FLINT (WJRT) - (05/03/17) - It's a Flint-based manufacturer is aiming to alter the housing market in a big way.
"Certainly this is an industry that needs to be disrupted, that isn't being disrupted and can be disrupted by the same people in the same city that did it for the automotive industry," said Bob Waun, CEO and president of 3C Ventures Flint.
Since February, C3 UP, a division of C3 Ventures Flint, has been taking shipping containers that have sailed across the ocean and has been transforming them into houses.
"It's the coolest thing ever, right? Not many people can say they're doing that and we're very proud to say we're doing this in Michigan, and here in Flint especially," said Drake Boroja, CEO and President of C3 UP.
This is all happening at the old Dupont factory, located off of James P. Cole Boulevard, inside a facility that had sat empty for more than 15 years.
"Our plant is luckily right off the corner of the Buick City plant where 35,000 people once worked and they pumped out cars every hour. We hope we can pump out houses every day," Waun said.
Single unit container homes sell at a starting price of around $25,000. In the first three months, 13 were sold, with the first being placed nearby in Ferndale.
"We have so many people living in apartments today that want to move and buy a house. It's also for that young couple that is still living with their parents," Waun said.
C3 manufactures higher end and larger scale models as well.
"As people look at these, there are some people with million dollar appetites who want to build shipping container houses too," Waun said.
That goes back to what Waun says is his mission to 'disrupt' the housing market at all levels.
"I think a lot of Americans are talking about living in their house and not living for their house. The idea that we can have smaller, more efficient and affordable housing is great on the surface, but even for a luxury product, we don't need as big of a house as we once did."
Waun's philosophy involves giving people more for their money.
"I don't want to build a $50,000 house. I want to build a $100,000 house for $50,000," he said.
So far, C3 has made homes and taken inquiries from customers in places like Chicago, New Orleans, Lake Tahoe, the Florida keys and even Alaska - all areas that present unique climates and weather challenges.
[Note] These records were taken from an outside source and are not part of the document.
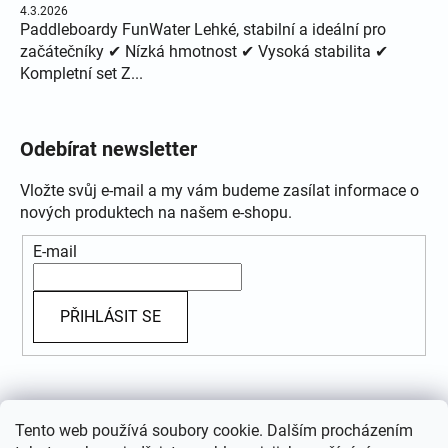
4.3.2026
Paddleboardy FunWater Lehké, stabilní a ideální pro
začátečníky ✔ Nízká hmotnost ✔ Vysoká stabilita ✔
Kompletní set Z...
Odebírat newsletter
Vložte svůj e-mail a my vám budeme zasílat informace o
nových produktech na našem e-shopu.
E-mail
PŘIHLÁSIT SE
Přijímáme online platby
Tento web používá soubory cookie. Dalším procházením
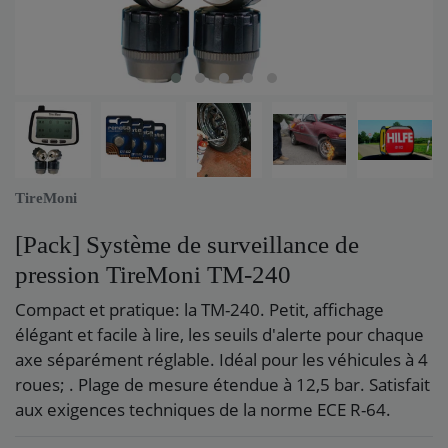
TireMoni
[Pack] Système de surveillance de
pression TireMoni TM-240
Compact et pratique: la TM-240. Petit, affichage
élégant et facile à lire, les seuils d'alerte pour chaque
axe séparément réglable. Idéal pour les véhicules à 4
roues; . Plage de mesure étendue à 12,5 bar. Satisfait
aux exigences techniques de la norme ECE R-64.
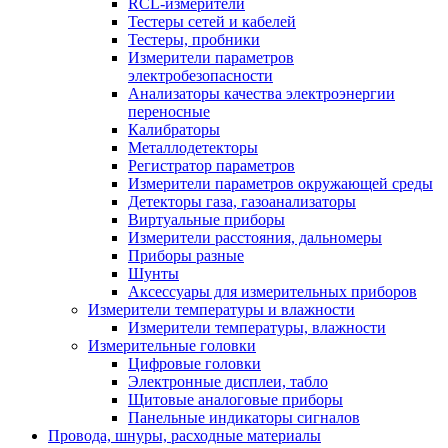
RCL-измерители
Тестеры сетей и кабелей
Тестеры, пробники
Измерители параметров
электробезопасности
Анализаторы качества электроэнергии
переносные
Калибраторы
Металлодетекторы
Регистратор параметров
Измерители параметров окружающей среды
Детекторы газа, газоанализаторы
Виртуальные приборы
Измерители расстояния, дальномеры
Приборы разные
Шунты
Аксессуары для измерительных приборов
Измерители температуры и влажности
Измерители температуры, влажности
Измерительные головки
Цифровые головки
Электронные дисплеи, табло
Щитовые аналоговые приборы
Панельные индикаторы сигналов
Провода, шнуры, расходные материалы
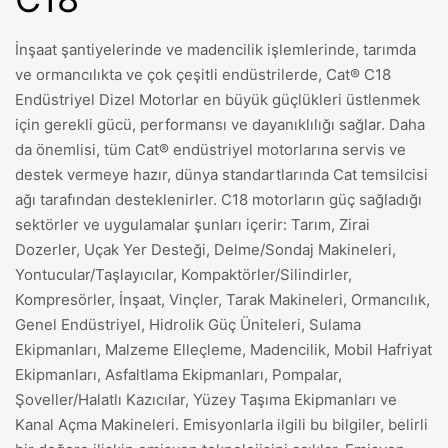
İnşaat şantiyelerinde ve madencilik işlemlerinde, tarımda
ve ormancılıkta ve çok çeşitli endüstrilerde, Cat® C18
Endüstriyel Dizel Motorlar en büyük güçlükleri üstlenmek
için gerekli gücü, performansı ve dayanıklılığı sağlar. Daha
da önemlisi, tüm Cat® endüstriyel motorlarına servis ve
destek vermeye hazır, dünya standartlarında Cat temsilcisi
ağı tarafından desteklenirler. C18 motorların güç sağladığı
sektörler ve uygulamalar şunları içerir: Tarım, Zirai
Dozerler, Uçak Yer Desteği, Delme/Sondaj Makineleri,
Yontucular/Taşlayıcılar, Kompaktörler/Silindirler,
Kompresörler, İnşaat, Vinçler, Tarak Makineleri, Ormancılık,
Genel Endüstriyel, Hidrolik Güç Üniteleri, Sulama
Ekipmanları, Malzeme Elleçleme, Madencilik, Mobil Hafriyat
Ekipmanları, Asfaltlama Ekipmanları, Pompalar,
Şoveller/Halatlı Kazıcılar, Yüzey Taşıma Ekipmanları ve
Kanal Açma Makineleri. Emisyonlarla ilgili bu bilgiler, belirli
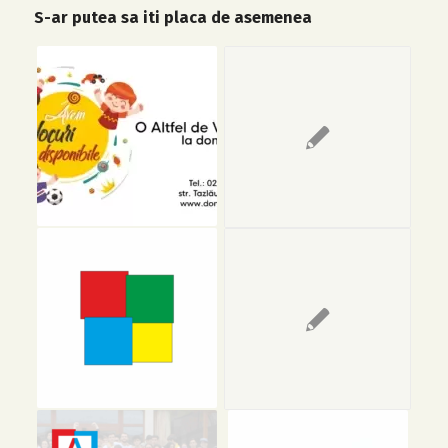
S-ar putea sa iti placa de asemenea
"You start with a metal box that's meant to go through typhoons and withstand all the elements and keep the product inside dry," Waun said.
Shipping container housing production has led to the creation of at least 25 jobs in Flint, with more to come. With I-69 and 75 intersecting nearby, the owners believe the old Buick City area provides the perfect place for fixing the housing industry.
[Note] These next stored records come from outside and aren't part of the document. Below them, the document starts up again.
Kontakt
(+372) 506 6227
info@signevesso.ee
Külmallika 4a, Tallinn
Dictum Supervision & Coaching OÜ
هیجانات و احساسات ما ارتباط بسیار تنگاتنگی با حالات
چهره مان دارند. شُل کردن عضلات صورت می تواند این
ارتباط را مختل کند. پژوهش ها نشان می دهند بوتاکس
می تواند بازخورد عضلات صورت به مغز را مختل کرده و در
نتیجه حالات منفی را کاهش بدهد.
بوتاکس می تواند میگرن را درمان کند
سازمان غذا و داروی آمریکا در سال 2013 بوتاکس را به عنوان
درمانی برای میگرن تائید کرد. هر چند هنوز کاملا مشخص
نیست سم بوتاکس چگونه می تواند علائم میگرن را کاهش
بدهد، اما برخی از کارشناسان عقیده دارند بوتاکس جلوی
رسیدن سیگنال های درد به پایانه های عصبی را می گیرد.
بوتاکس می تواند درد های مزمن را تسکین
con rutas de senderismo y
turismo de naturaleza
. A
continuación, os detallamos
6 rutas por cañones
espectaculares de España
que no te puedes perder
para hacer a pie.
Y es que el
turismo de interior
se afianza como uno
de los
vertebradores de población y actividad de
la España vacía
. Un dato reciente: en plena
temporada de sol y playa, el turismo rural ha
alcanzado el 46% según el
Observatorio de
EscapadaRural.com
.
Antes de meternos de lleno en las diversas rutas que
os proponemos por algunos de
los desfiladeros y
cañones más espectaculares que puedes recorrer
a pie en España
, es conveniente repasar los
"As I look due east, I'm looking at Toronto. As I look west, I'm looking at the west coast of America. It's a great logistic spot and it's why GM was here," Waun said.
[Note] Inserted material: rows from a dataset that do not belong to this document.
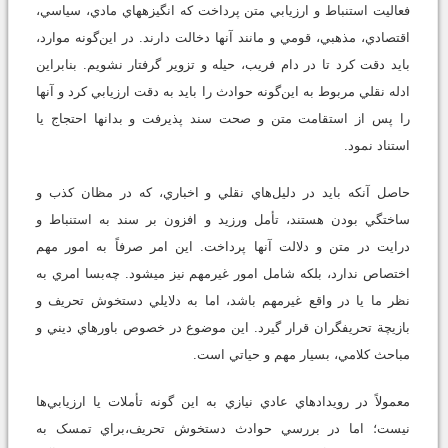
فعاليت استنباط و ارزيابي متن پرداخت که انگيزه‏هاي مادي، سياسي،
اقتصادي، مذهبي، قومي و مانند آنها دخالت دارند. در اين‌گونه موارد،
بايد دقت کرد تا در دام فريب، حيله و تزوير گرفتار نشويم. بنابراين
ادله نقلي مربوط به اين‌گونه حوادث را بايد به دقت ارزيابي كرد و آنها
را پس از استقامت متن و صحت سند پذيرفت و بدانها احتجاج يا
استناد نمود.
حاصل آنکه بايد در دليل‌‏هاي نقلي و اخباري، که در مظان کذب و
ساختگي ‏بودن هستند، تأمل ورزيد و افزون بر سند به استنباط و
درايت در متن و دلالت آنها پرداخت. اين امر صرفاً به امور مهم
اختصاص ندارد، بلکه شامل امور غيرمهم نيز مي‏شود. چه‌بسا امري به
نظر ما يا در واقع غيرمهم باشد، اما به دلايلي دستخوش تحريف و
بازيچة تحريفگران قرار گيرد. اين موضوع در خصوص باورهاي ديني و
مباحث كلامي، بسيار مهم و حياتي است.
معمولاً در رويدادهاي عادي نيازي به اين گونه تأملات يا ارزيابي‌ها
نيست؛ اما در بررسي حوادث دستخوش تحريف،‌براي تمسک به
C3 isn't limiting itself to houses; it's already evolved into manufacturing pop up storefronts and more.
"We're in the process of building a barbeque spot, Mustang Jane's. It'll be in downtown Pontiac," Boroja said.
The company has also made a mobile unit for a Michigan-based dance company.
“It was featured on HGTV, it was on episode four of Container Homes," Boroja said.
As far as C3's future plans for these shipping containers homes and businesses are concerned, there’s are some interesting plans in the works.
"I can't talk about it yet, but it's really very exciting to think that not only will they be made in Flint, but that they'll be made from recycled materials here in Flint as well," Waun said.